---------------============ Q3 ===========----------

(a)

as you can see this function looks like the sin function although it has adifferent period length, it repeats itself every 120 instead of 360, also it's amplitute is 4 instead of 1, thus a suitable function would be 4*sin(3*x).

(b) this is just the tangent function -> tan(x)

(c) this function looks like the cos function although it has a shorter period,a bigger amplitude and an opposite phase
-> f(x) = -8*cos(4*x)

---------------============ Q9 ===========----------
if f(x) = f(x+p) for all x then the function is p periodic, following this principle we can solve (a):

3*cos(2*x) = 3*cos[2*(x+p)]
<=> 2*x = 2*(x+p) + 2*pi (cos(x) has a period of 2*pi)

p = pi

I'm sure you'll be able to do the rest of the question...

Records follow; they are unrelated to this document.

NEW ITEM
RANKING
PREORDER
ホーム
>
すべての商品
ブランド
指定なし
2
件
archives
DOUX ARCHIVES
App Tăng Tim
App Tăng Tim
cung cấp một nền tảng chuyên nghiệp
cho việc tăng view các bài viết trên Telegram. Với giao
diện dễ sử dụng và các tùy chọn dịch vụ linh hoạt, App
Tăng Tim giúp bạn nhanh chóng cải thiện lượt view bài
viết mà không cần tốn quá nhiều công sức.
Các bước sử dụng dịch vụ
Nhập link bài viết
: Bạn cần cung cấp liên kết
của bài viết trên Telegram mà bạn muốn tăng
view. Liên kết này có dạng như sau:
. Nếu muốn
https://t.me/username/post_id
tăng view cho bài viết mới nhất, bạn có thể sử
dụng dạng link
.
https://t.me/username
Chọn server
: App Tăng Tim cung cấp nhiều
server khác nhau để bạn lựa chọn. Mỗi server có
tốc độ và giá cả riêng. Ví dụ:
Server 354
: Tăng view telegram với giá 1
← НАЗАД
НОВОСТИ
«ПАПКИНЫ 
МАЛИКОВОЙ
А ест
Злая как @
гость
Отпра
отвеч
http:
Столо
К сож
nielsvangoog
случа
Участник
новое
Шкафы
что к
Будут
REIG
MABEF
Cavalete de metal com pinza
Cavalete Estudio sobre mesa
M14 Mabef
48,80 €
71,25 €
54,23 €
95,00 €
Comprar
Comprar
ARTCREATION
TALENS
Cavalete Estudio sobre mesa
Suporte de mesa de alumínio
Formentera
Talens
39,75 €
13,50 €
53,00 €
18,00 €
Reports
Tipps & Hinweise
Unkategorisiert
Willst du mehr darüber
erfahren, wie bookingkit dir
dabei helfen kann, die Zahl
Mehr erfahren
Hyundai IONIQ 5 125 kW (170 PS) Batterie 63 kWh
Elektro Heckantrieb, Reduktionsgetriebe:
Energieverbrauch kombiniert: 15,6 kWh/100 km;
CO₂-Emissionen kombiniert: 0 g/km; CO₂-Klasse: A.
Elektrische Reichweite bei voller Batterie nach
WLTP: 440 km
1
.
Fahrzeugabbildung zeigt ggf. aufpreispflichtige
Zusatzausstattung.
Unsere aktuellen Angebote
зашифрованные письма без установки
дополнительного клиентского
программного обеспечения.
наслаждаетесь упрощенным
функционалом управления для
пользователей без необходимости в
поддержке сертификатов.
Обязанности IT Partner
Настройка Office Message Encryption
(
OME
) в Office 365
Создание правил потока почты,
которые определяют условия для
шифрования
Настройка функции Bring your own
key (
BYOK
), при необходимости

---------------============ Q15 ===========----------
(a) 8*tan(x) - 3 = 2

<=> tan(x) = 5/8

x = atan(5/8) + pi*k [remember that tan is pi periodic]

(b)...

(c) 4*cos(x)^2 - 1 = 0

<=> 2*cos(x)^2 = 1/2

using the double angle identity -> 2*cos(x)^2 - 1 = cos(2*x)

we get: cos(2*x) + 1 = 1/2

<=> cos(2*x) = -1/2

2x = (2/3)*pi + 2*pi*k ---> x = (1/3)*pi + pi*k
and also:

2x = (4/3)*pi + 2*pi*k ---> x = (2/3)*pi + pi*k